Field's argument, in effect a plea for privacy and dignity, was rather moving. But what was most noticeable was the supposition behind it: not that people are afraid of death, but that they are afraid of hospitals. The natural assumption is that if people are afraid of medical things, it's because they associate them with morbid things. But the truth is that many people see doctors as morbid things in themselves.

There was something of this attitude on display in Truth to Tell (Radio 4, Tuesday), the second of a series of 'little-known true stories' recounted by Anthony Smith (formerly of A Sideways Look . . . ). This week, following on from the extinction of the great auk, he told us about Alexis St Martin. Following an accident with a musket in 1822, he was left with a hole in his side a little less than an inch in diameter. He refused to have it stitched, and the wound never closed up. So for the next 10 years, a Dr Beaumont peered, poked, and dangled bits of food through St Martin's perforation, finding out most of what we know about how the digestive system works. St Martin, meanwhile, devised a bung to make eating a slightly tidier and more nourishing process.

The problem with Smith is that, after years of looking sideways, he has trouble seeing things straight on; there always has to be a twist, a quirk. Perhaps the idiosyncrasy is uncontrived, but you can't escape the suspicion of contrivance. Somewhere, not necessarily at a conscious level, he's scratching his head and saying: 'Oh dear, what uniquely personal kink can I give to this one?'

Here, the kink was anti-medical: St Martin, we were told, steadfastly refused the medicalisation of his body. Beaumont's efforts to further the cause of science were represented as harassment - when St Martin moved jobs, Dr Beaumont would pursue him, still prodding and dangling. Why St Martin allowed this to carry on wasn't clear - bribery, you assume.

Unfortunately, Smith's freewheeling, anecdotal style and wry delivery made it hard to tell how much of what he said was conjecture, how much plain fact - the only piece of direct evidence presented that St Martin was unhappy about the situation was a quotation from Beaumont's notes on the case, in which he said that the subject was often 'difficult and uncooperative'. And Smith also deliberately slanted things his way - while St Martin was chummily referred to as 'Alexis', the doctor remained a distant, slightly chilly 'Beaumont'. If there was a moral here, it came from the story-teller, not the story.

On the other hand, the morals of the enticingly named Baby Farming and Baby Murder (Radio 4, Wednesday) leapt out of the material. This was a plain, old-fashioned feature on Victorian methods for disposing of unwanted children, given a pleasantly downbeat narration by Stanley Williamson.

At a time when illegitimacy was socially unacceptable, and abortion and adoption of unwanted children illegal, a thriving secret economy developed to fill the gap: there was a number of institutions where young women could go into retreat for a few months, and a number of other institutions existed to take care of the products (these were largely for the middle and upper classes: infanticide was only rarely practised by the working classes).

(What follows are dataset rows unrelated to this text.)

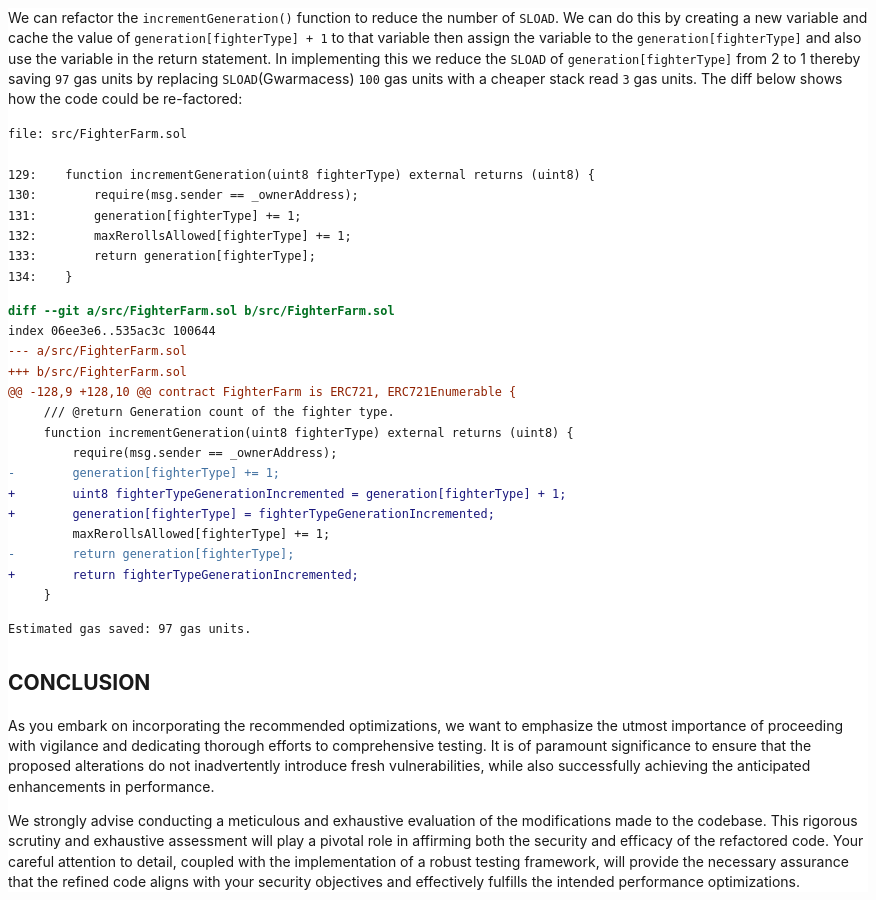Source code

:We can refactor the `incrementGeneration()` function to reduce the number of `SLOAD`. We can do this by creating a new variable and cache the value of `generation[fighterType] + 1` to that variable then assign the variable to the `generation[fighterType]` and also use the variable in the return statement. In implementing this we reduce the `SLOAD` of `generation[fighterType]` from 2 to 1 thereby saving `97` gas units by replacing `SLOAD`(Gwarmacess) `100` gas units with a cheaper stack read `3` gas units. The diff below shows how the code could be re-factored:

```solidity
file: src/FighterFarm.sol

129:    function incrementGeneration(uint8 fighterType) external returns (uint8) {
130:        require(msg.sender == _ownerAddress);
131:        generation[fighterType] += 1;
132:        maxRerollsAllowed[fighterType] += 1;
133:        return generation[fighterType];
134:    }
```

```diff
diff --git a/src/FighterFarm.sol b/src/FighterFarm.sol
index 06ee3e6..535ac3c 100644
--- a/src/FighterFarm.sol
+++ b/src/FighterFarm.sol
@@ -128,9 +128,10 @@ contract FighterFarm is ERC721, ERC721Enumerable {
     /// @return Generation count of the fighter type.
     function incrementGeneration(uint8 fighterType) external returns (uint8) {
         require(msg.sender == _ownerAddress);
-        generation[fighterType] += 1;
+        uint8 fighterTypeGenerationIncremented = generation[fighterType] + 1;
+        generation[fighterType] = fighterTypeGenerationIncremented;
         maxRerollsAllowed[fighterType] += 1;
-        return generation[fighterType];
+        return fighterTypeGenerationIncremented;
     }
```
```
Estimated gas saved: 97 gas units.
```

## CONCLUSION
As you embark on incorporating the recommended optimizations, we want to emphasize the utmost importance of proceeding with vigilance and dedicating thorough efforts to comprehensive testing. It is of paramount significance to ensure that the proposed alterations do not inadvertently introduce fresh vulnerabilities, while also successfully achieving the anticipated enhancements in performance.

We strongly advise conducting a meticulous and exhaustive evaluation of the modifications made to the codebase. This rigorous scrutiny and exhaustive assessment will play a pivotal role in affirming both the security and efficacy of the refactored code. Your careful attention to detail, coupled with the implementation of a robust testing framework, will provide the necessary assurance that the refined code aligns with your security objectives and effectively fulfills the intended performance optimizations.
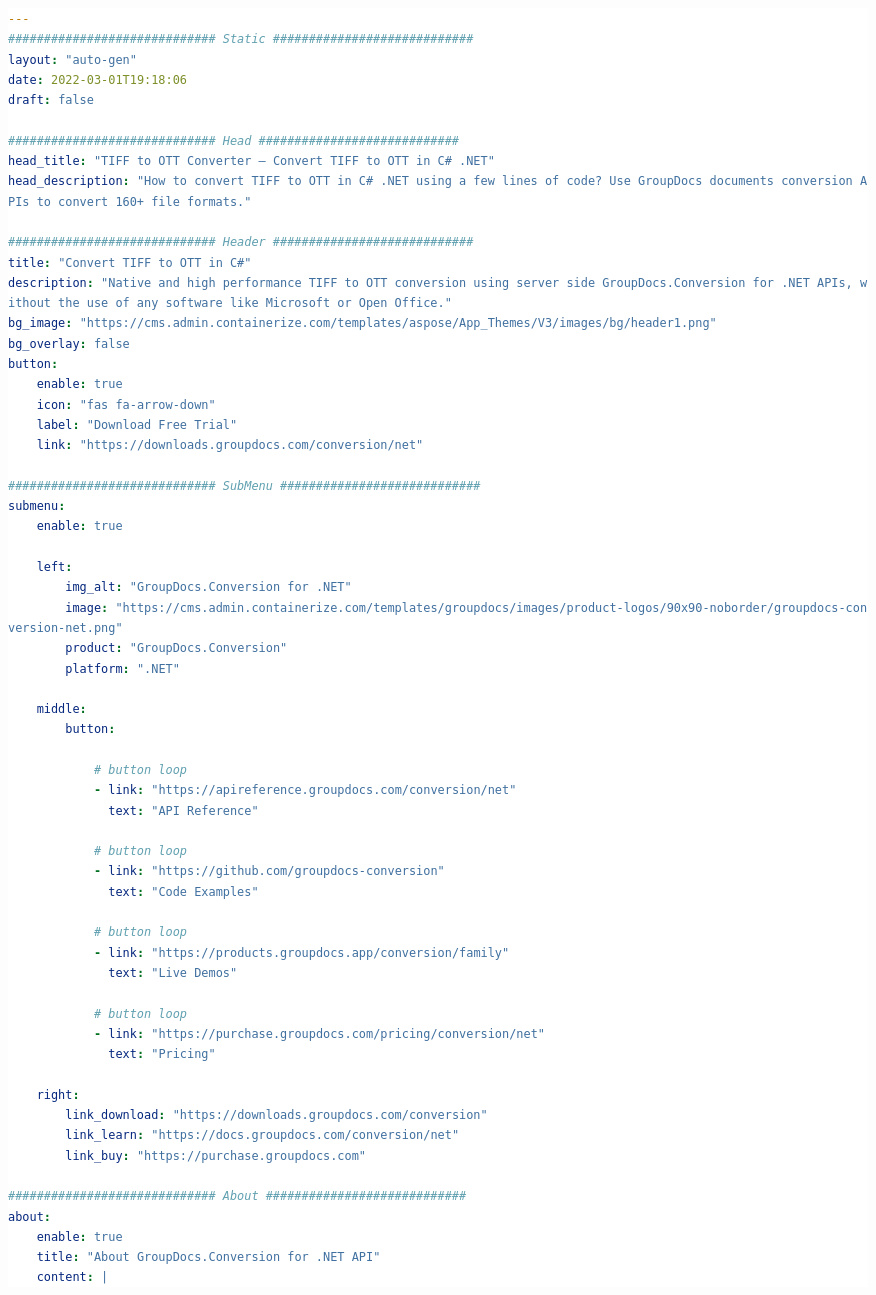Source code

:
 ```yaml
---
############################# Static ############################
layout: "auto-gen"
date: 2022-03-01T19:18:06
draft: false

############################# Head ############################
head_title: "TIFF to OTT Converter – Convert TIFF to OTT in C# .NET"
head_description: "How to convert TIFF to OTT in C# .NET using a few lines of code? Use GroupDocs documents conversion APIs to convert 160+ file formats."

############################# Header ############################
title: "Convert TIFF to OTT in C#"
description: "Native and high performance TIFF to OTT conversion using server side GroupDocs.Conversion for .NET APIs, without the use of any software like Microsoft or Open Office."
bg_image: "https://cms.admin.containerize.com/templates/aspose/App_Themes/V3/images/bg/header1.png"
bg_overlay: false
button:
    enable: true
    icon: "fas fa-arrow-down"
    label: "Download Free Trial"
    link: "https://downloads.groupdocs.com/conversion/net"

############################# SubMenu ############################
submenu:
    enable: true

    left:
        img_alt: "GroupDocs.Conversion for .NET"
        image: "https://cms.admin.containerize.com/templates/groupdocs/images/product-logos/90x90-noborder/groupdocs-conversion-net.png"
        product: "GroupDocs.Conversion"
        platform: ".NET"

    middle:
        button:

            # button loop
            - link: "https://apireference.groupdocs.com/conversion/net"
              text: "API Reference"

            # button loop
            - link: "https://github.com/groupdocs-conversion"
              text: "Code Examples"

            # button loop
            - link: "https://products.groupdocs.app/conversion/family"
              text: "Live Demos"

            # button loop
            - link: "https://purchase.groupdocs.com/pricing/conversion/net"
              text: "Pricing"

    right:
        link_download: "https://downloads.groupdocs.com/conversion"
        link_learn: "https://docs.groupdocs.com/conversion/net"
        link_buy: "https://purchase.groupdocs.com"

############################# About ############################
about:
    enable: true
    title: "About GroupDocs.Conversion for .NET API"
    content: |
```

The economics of the baby-farms was also natural enough: if you were being paid to keep the baby by the week, you kept it alive as cheaply as possible; if you were given a lump sum, the profit was in getting rid of the child as soon as you could. Whichever, the child would end up being fed either a little more or a little less than it needed to keep from starving.

In this case, doctors came out smelling of roses: they exposed the business, forcing the introduction of the Act for the Preservation of Infant Life of 1872 and the compulsory registration of all births and deaths. In other words, more bureaucracy and more medicalisation: this seems to be where we came in.